* [The task]
Please turn the data into a numbered list, beginning at the line that contains "pose: elev=27.9 azim=34.6" and continuing through the line that contains "Dot at: (204, 313)", with both of those lines included. Skip any blank lines, and leave the pictures out.

* [Extracted information]
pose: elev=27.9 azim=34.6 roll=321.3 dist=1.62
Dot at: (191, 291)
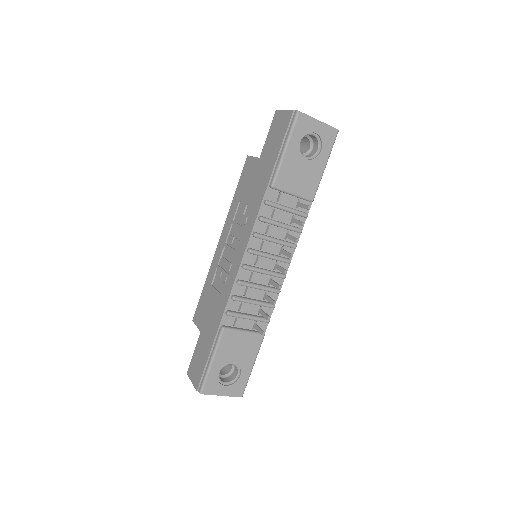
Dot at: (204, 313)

* * *

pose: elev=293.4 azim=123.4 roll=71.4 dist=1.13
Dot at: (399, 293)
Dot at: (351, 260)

* [Reply to the exercise]
1. pose: elev=27.9 azim=34.6 roll=321.3 dist=1.62
2. Dot at: (191, 291)
3. Dot at: (204, 313)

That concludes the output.